掲題の通り、2015年から2016年にわたって、私が手がけてきたconcrete5の案件のうち、いくつかを、どのような機能を使って実装しているか、チラチラっとお見せしたいと思います。

バーチャル展示会HYOGO! #

バーチャル展示会HYOGO! トップページ

ご依頼の背景 #

元々、バーチャル展示会HYOGO!という、兵庫県の中小企業をマッチングさせるサイトを2011年から運営されていらっしゃいました。

そのシステムは、以下のような課題があり、

  • 新規企業情報を登録するためには、事務局の方が申込のあったFAXやWord書類をシステムに転記する必要がある
  • サイト内のちょっとした情報修正などにも、制作会社に依頼しないといけない
  • スマートフォンに対応していない

これらを解決するために、代替のシステム模索されていました。

concrete5でこう実装しました! #

concrete5には、会員制サイト(ポータルサイト)を運営するための基本機能が備わっており、

  • 会員登録機能
  • 上級権限機能
  • ワークフロー機能
  • レスポンシブデザイン

を組み合わせて、上記要件をクリアしました。

会員登録は、Eメールアドレスの確認、Eメールアドレスによるログインを必須としています。

バーチャル展示会HYOGO! ログイン画面。背景画像もカスタマイズ

一般登録される方は、自社の情報のみ新規作成/編集/削除の権限を持たせるため、上級権限モードを設定しています。具体的には、「企業情報」「商品情報」というページタイプにのみ権限を設定し、それら以外のページは触れないように設計。もちろん、アドミンバーすら出てきません。

上級権限モード上は、情報の編集ができるようにしていますが、実際には、編集してもそのまま公開されるわけではありません。一度、バーチャル展示会事務局の方が内容をチェックし、問題がないものだけ公開できるよう、ワークフローを設定しています。これは、いたずらによる登録や、間違って他府県の企業が登録した場合に取り下げできるようにする想定です。

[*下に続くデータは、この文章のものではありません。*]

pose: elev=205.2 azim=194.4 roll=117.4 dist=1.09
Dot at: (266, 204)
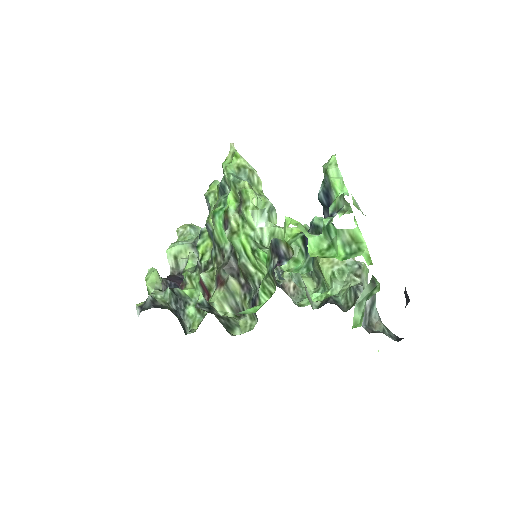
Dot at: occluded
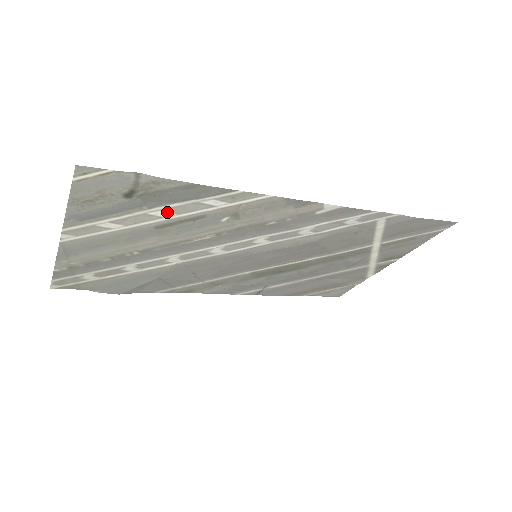
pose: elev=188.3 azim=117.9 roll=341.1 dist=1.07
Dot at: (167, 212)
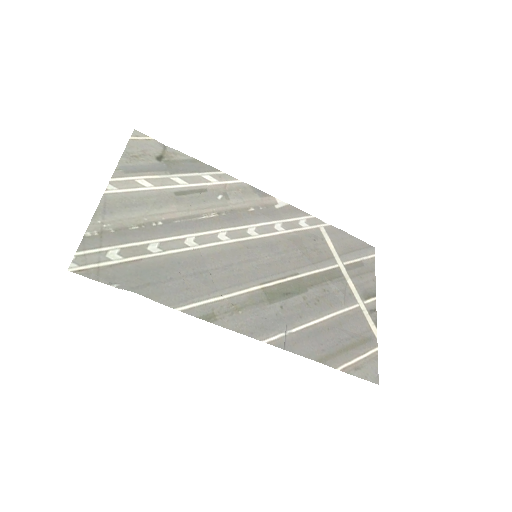
Dot at: (182, 180)
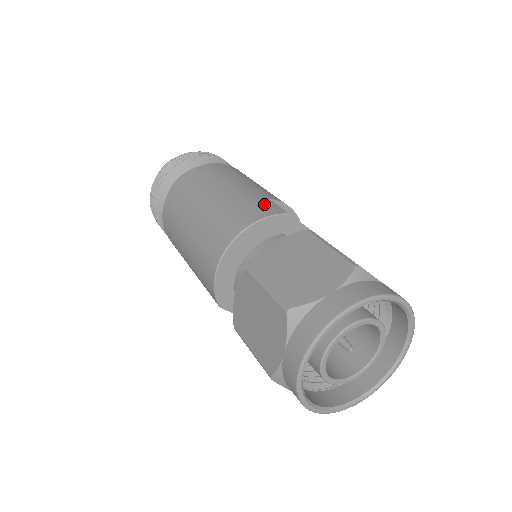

モバイル対応は、concrete5のセオリーとも言えるレスポンシブで。個人的にconcrete5だとベストマッチだと考えている、Zurb Foundation 5を採用しています。特にトップページでは、スマホ、タブレット、PCでの複雑なカラム落ちをGridコンポーネントで効果的に制御しました。ぜひウインドウを縮めたり広げたりして、効果を確認してみてください。

各種ページタイプ間をつなぐ工夫 #

本サイトでは、主に

  • 企業情報
  • 商品情報
  • 特集
  • 注目の企業

といったページタイプを作成していますが、特に企業情報と商品情報、注目の企業と企業情報は導線をしっかりつくり、サイト内回遊性を高めています。今回のアドベントカレンダーでも、ピクトロン杉山さんがPageListオブジェクトとPage Selector Attributeでページの相互連携をササッと作るで紹介されていた、Page Selector Attributeというアドオンを使用し、それぞれのページタイプ間を紐付けています。

注目の企業と企業情報の紐付け例

情報を入力させる「コンポーザー」が自由すぎて楽い #

コンポーザーといえば、concrete5を扱う上でほぼ必須の設定項目です。ページの作成を、編集モードではなく、入力フォームから行う機能のことですね。

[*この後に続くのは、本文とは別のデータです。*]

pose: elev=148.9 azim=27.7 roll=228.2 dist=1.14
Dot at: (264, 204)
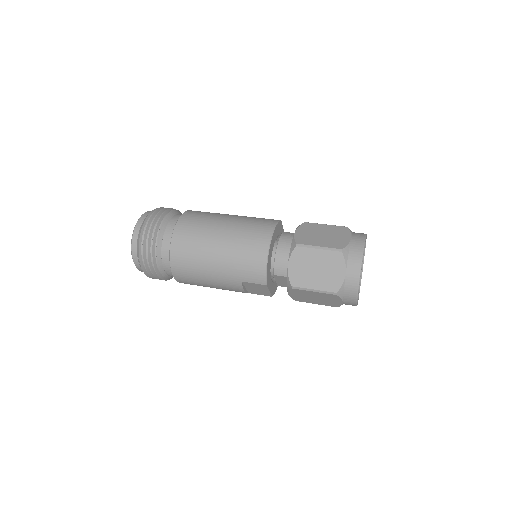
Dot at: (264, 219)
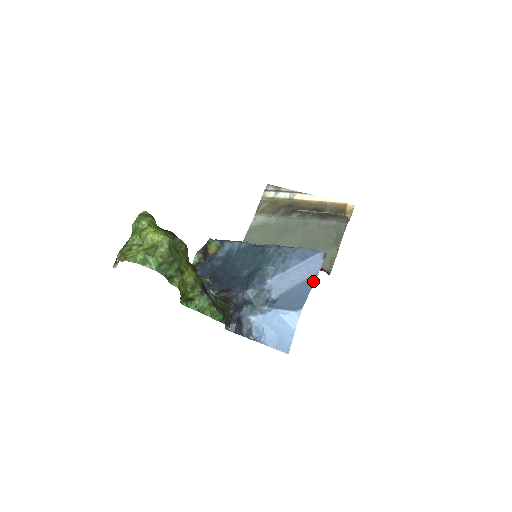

concrete5では、コンポーザーの作成はすべて管理画面と編集モードから行うことができます。逆に言えば、管理者ユーザーであれば、クライアントさん側でも編集することができます。

コンポーザーはフォームの並び替えやラベルの書き換えが自由に出来るので、当初私が作ったフォームを、後でクライアントさま側で修正いただいています。

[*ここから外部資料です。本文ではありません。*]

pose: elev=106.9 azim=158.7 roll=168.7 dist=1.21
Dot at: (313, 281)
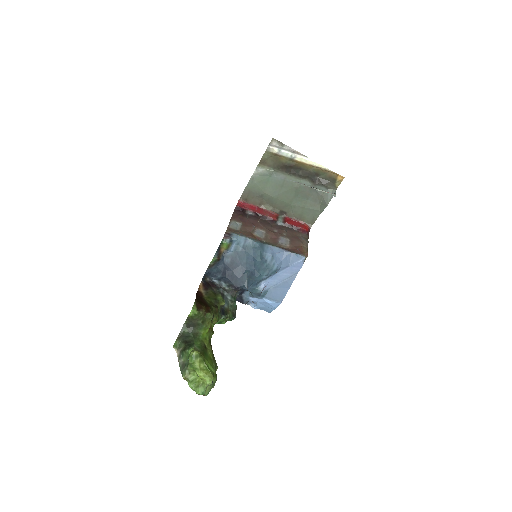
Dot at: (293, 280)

バーチャル展示会HYOGO! ログイン画面。背景画像もカスタマイズ

「<必須>」であったり、入力例の表記などは、あとからクライアント担当者さまに修正していただきました。

concrete5外のコンテンツは、外部リンクで管理 #

concrete5には、外部リンクという機能があります。その名の通り、外部へのリンクを貼る際に使うのですが、フルサイトマップ上では一見concrete5の1コンテンツとしての扱いに見えます。

一方で、記事ブロックなどでは、外部のリンクを直接a要素などで貼ることも可能です。従って、外部リンクをどういう局面で使ったら良いかわからない、あるいは使ったことがない人もいるでしょう。

結論から言うと、外部にリンクを貼る際は、極力フルサイトマップ上で外部リンクを作り、concrete5内の各所からその外部リンクを呼び出すようにしたほうが良いです。

なぜなら、リンク先のURLが変わってしまった場合、そのURLへ飛ぶリンクを探し出して、ひとつひとつ修正するのは骨が折れるからです。多くの場合、関連サイトや同じ企業のECサイトなどとリンクする場合は、外部サイトとして作っておいたほうが、後々の修正が楽になります。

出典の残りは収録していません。